Quantum Separability

Introduction

Detecting whether the Quantum state of a Quantum system is separable or not is a fundamental problem in Quantum information theory and applications.

In this example we'll look at a bipartite quantum state in a 2x2 Hilbert space. The same concepts apply when developing SDP formulations for 3x3 systems and so forth. Additional conditions for determining separability for the 3x3 case and beyond (referred to as a hierarchy) do apply. We proceed with an application of the DPS Doherty, Parrilo, Spedalieri hierarchy as follows.

How to run the example

Ensure that you have the necessary dependencies installed. These can be installed by executing the following commands:

julia> ]
pkg> activate .
pkg> add ConicSolve
julia> exit()

Explanation

The bases for a 2-dimensional Hilbert space such that they satisfy:

\[Tr[\sigma_i^X\sigma_j^X] = \alpha_X\delta_{ij} \hspace{1cm} and \hspace{1cm} Tr[\sigma_i^X] = \delta_{i1}\]

for subsystem $X$ is given by the Pauli matrices:

\[\sigma_0 = \begin{bmatrix} 1/\alpha_X & 0 \\ 0 & 1/\alpha_X \\ \end{bmatrix} \hspace{1cm} \sigma_1 = \begin{bmatrix} 0 & 1/\alpha_X \\ 1/\alpha_X & 0 \\ \end{bmatrix} \hspace{1cm} \sigma_2 = \begin{bmatrix} 0 & -i/\alpha_X \\ i/\alpha_X & 0 \\ \end{bmatrix} \hspace{1cm} \sigma_3 = \begin{bmatrix} 1/\alpha_X & 0 \\ 0 & -1/\alpha_X \\ \end{bmatrix}\]

where $\alpha_X = 2$.

The PPT extension $\tilde{\rho}$ can be written as a set of Linear Matrix Inequality (LMI) for an SDP.

\[G_0 = \sum_{j} \rho_{1j}\sigma_1^A \otimes \sigma_j^B \otimes \sigma_1^A + \sum_{i=2, j=1} \rho_{ij}\{\sigma_i^A \otimes \sigma_j^B \otimes \sigma_1^A + \sigma_1^A \otimes \sigma_j^B \otimes \sigma_i^A\}\]

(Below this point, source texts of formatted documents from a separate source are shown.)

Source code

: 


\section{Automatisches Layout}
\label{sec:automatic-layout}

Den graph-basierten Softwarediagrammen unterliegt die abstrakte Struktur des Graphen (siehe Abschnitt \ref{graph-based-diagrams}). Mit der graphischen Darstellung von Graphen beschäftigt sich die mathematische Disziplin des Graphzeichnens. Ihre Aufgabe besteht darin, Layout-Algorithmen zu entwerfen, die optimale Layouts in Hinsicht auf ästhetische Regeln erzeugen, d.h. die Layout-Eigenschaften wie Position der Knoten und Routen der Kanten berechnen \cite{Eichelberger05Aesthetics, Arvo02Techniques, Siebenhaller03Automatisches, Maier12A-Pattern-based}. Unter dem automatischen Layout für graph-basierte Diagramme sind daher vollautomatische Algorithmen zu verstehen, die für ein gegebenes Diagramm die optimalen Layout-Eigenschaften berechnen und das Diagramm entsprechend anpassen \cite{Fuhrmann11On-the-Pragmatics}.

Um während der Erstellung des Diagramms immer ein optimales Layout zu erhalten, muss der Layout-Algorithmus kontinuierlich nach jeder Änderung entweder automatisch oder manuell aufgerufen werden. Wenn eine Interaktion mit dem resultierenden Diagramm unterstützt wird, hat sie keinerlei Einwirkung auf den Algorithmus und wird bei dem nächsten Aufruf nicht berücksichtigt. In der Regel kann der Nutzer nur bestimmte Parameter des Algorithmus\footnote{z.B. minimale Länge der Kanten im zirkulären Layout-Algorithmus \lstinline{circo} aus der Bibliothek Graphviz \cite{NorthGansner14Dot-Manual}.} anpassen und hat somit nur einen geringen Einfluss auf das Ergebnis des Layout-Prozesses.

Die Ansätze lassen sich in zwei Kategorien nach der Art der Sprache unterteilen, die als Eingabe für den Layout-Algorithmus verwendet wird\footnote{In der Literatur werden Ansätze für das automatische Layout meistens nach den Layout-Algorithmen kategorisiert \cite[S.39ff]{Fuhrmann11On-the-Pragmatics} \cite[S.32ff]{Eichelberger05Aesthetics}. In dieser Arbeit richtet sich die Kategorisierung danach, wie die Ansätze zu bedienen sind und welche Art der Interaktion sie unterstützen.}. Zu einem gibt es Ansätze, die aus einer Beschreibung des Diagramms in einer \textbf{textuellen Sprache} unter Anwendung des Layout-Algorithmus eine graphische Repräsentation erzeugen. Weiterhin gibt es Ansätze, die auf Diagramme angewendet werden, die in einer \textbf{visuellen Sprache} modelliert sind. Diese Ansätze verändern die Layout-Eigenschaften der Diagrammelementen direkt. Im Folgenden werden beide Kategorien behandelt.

\[G_{iji} = \sigma_i^A \otimes \sigma_j^B \otimes \sigma_i^A \hspace{1cm} i \ge 2\]

\[G_{ijk} = (\sigma_i^A \otimes \sigma_j^B \otimes \sigma_k^A + \sigma_k^A \otimes \sigma_j^B \otimes \sigma_i^A) \hspace{1cm} k \gt i \ge 2\]

where $\rho_{ij}$ is defined as

\[\rho_{ij} = \alpha_A^{-1}\alpha_B^{-1}Tr[\rho\sigma_i^A \otimes \sigma_j^B]\]

So in Conic form the $G$ matrix can be written as

\[G = \begin{bmatrix} svec(G_0) & svec(G_{iji}) & svec(G_{ijk}) \end{bmatrix}\]

The $svec(G_{iji})$ and $svec(G_{ijk})$ are hcat (horizontal concatenate) together with $svec(G_0)$

We must not forget the partial transposes of $\tilde{\rho}$ with respect to subsystem A, $\tilde{\rho}^{T_A}$ and subsystem B, $\tilde{\rho}^{T_B}$. So once these are computed the final $G$ matrix which we call $F$ for lack of better notation can be written as:

\[F = \begin{bmatrix} G \\ G^{T_A} \\ G^{T_B} \end{bmatrix}\]

We now take F (as the variable G in code) to enforce the PSD condition for the SDP feasibility problem:

\[\begin{aligned} \text{minimize}\qquad & 0 \\ \text{subject to}\qquad & F \succeq 0 \\ \end{aligned}\]

Data Acquisition

This is a simple toy problem setup. No data has been imported in this example.

Solve the problem

(i) We create a ConeQP object that represents the SDP problem to solve cone_qp = get_qp().

(ii) We pass the ConeQP object to the solver solver = Solver(cone_qp).

(iii) Then when we're ready we call run_solver passing the solver object run_solver(solver)`.

(iv) We can access the solution by accessing the primal solution from the solver x = get_solution(solver).

Get the solution

For the given density matrix $\rho$ we see all residuals tend to zero suggesting that the quantum state is separable.

Further Comments

The DPS hierarchy is a complete set of criteria for determining separability of quantum states in a bipartite quantum system. The PSD condition is only one of the tests (not necessarily sufficient) and the reader should consult the DPS paper for more details. In any case if one of these tests fails, the quantum state is entangled. If the PSD condition fails for example, the SDP feasibility problem is unsolvable, the quantum state is entangled.